Document passage Start Marker
But as is always true, there is a reason the church insists on beginning Advent here. Why darken the Advent landscape before we really get going here? The reason is plain enough to understand, even if it is quite counter-cultural. Because let’s face it: if the church cannot proclaim and look forward to the second advent of Christ, then in all honesty there is precious little sense in making much ado about his first advent in Bethlehem.
If Jesus is not coming back to make all things new and bring in the kingdom he talked about all through his ministry, then any celebration of his birth really would be on a par with fantasies about Santa Claus and Rudolph the Red-Nosed Reindeer or the generic “holiday spirit” with which people try to get infused every December. If Jesus is not the Lord of lords who can come back at the end of history, then “Silent Night” has all the charm—and all the meaning—of “Chestnuts Roasting on an Open Fire.”
But another reason for the church to ponder the day when the cosmic lights go out is because there is something about that prospect of darkness that makes people long for—and appreciate all-the-more—the One we proclaim to be the Light of the World. And once again to note the merely obvious, 2020 has left us longing for Light more than usual. If the whole world just generally resembled the little fantasy kingdoms in the mall (and that most of us try to approximate in our own front yards each December), then the world would not need saving and God would not have needed to go to the bloody lengths he did to make that salvation a reality.
It may be bracing for the church to kick off Advent with an apocalyptic passage like Mark 13 but among other things, such a passage reminds us, and our culture, that the stakes in the Advent of Christ are exceedingly high. The Christ of God did not arrive in this world long ago to help people be a little nicer, to encourage a few weeks’ worth of charitable giving to the United Way or the local soup kitchen, or any other such short-term, local goal. No, the Christ of God came to make straight every crooked way, to right every wrong, to upend every injustice, and to reconcile all things—ALL things—to himself.
Document passage End Marker
Data provided Start Marker
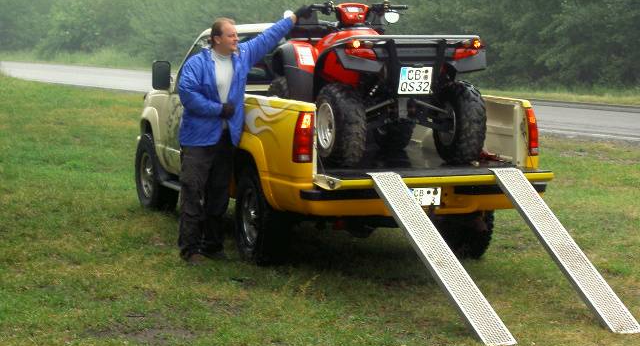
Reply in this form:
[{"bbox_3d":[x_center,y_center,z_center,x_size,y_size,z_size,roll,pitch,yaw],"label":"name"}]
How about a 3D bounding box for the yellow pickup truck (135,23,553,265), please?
[{"bbox_3d":[-0.068,-0.366,13.150,2.000,1.830,5.490,-2,6,-20],"label":"yellow pickup truck"}]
Data provided End Marker
Things to do:
**a.** According to the Advent reflection, why does the church begin Advent by looking to Christ's second coming? Explain in one to three sentences.
**b.** Which song does the Advent reflection say "Silent Night" would match in charm and meaning if Jesus could not come back at the end of history?
**c.** Carry on the Advent reflection, starting after its final sentence.

Exercise responses:
**a.** The church begins there because if it cannot proclaim and look forward to Christ's second advent, there is little sense in celebrating his first advent in Bethlehem. Without his return to make all things new and bring in his kingdom, celebrating his birth would be no better than fantasies about Santa Claus or a generic holiday spirit.

**b.** "Chestnuts Roasting on an Open Fire."

**c.**
Compared to all that, all of our little Christmas lights combined really do look pretty dim after all.
Be sure to check out our 2020 Year B Advent/Christmas resource page for more sermon and worship ideas and links to many sample sermons as well. Visit us all through Advent!
Textual Points
Is there any significance to the rooster? In the New Testament, the Greek word for rooster crops up in only two places. The most famous instance involves Peter on the night when Jesus is arrested–all four gospels include that story. In Mark that takes place in the very next chapter. Aside from that, however, there is only one other place in the New Testament where any mention is made of a rooster, and it’s Mark 13:35. The precise Greek word in verse 35 for the rooster’s crow is found nowhere else in the Bible.
Is there a connection? Possibly. In the verses of this lection, Jesus urged Peter and the others to be vigilant, watchful, to live every moment as though it could be the last. Along the way, Jesus said that for all anyone knew, a moment of apocalyptic unveiling could happen sometime when the rooster crows at 1:30 in the morning. And maybe Peter heard all that and just maybe he did with those words what we often do: namely, he figured that if such a thing ever happened, it would be a long time off and maybe he’d not even be around anymore when the end would finally come.
But then, within maybe just 48 hours, a rooster crowed at 1:30 in the morning and the full truth of Jesus came crashing down around Peter’s ears. Peter did not need to live to see the final day of judgment. That moment, that cry of that rooster was his apocalypse, his encounter with the living God. What he perhaps thought was a long ways off when Jesus first talked about turned it out to be far closer, far more pressingly urgent than he guessed. As it turns out, any and every crying of the rooster is a moment potentially full of God.
In a sermon on this first Sunday in Advent, maybe we preachers can challenge people to ponder the ultimate moments in their own lives when the fullness of the kingdom is revealed to be closer than they think.
Illustration Idea
In one of his sermons, Fred Craddock told a story about something that happened many years ago while he was driving by himself cross-country. He had stopped at a small diner somewhere in the South to refresh himself with an early breakfast and some coffee. He had been driving through the night and now it was getting close to dawn. So before he got too sleepy, he stopped for a while.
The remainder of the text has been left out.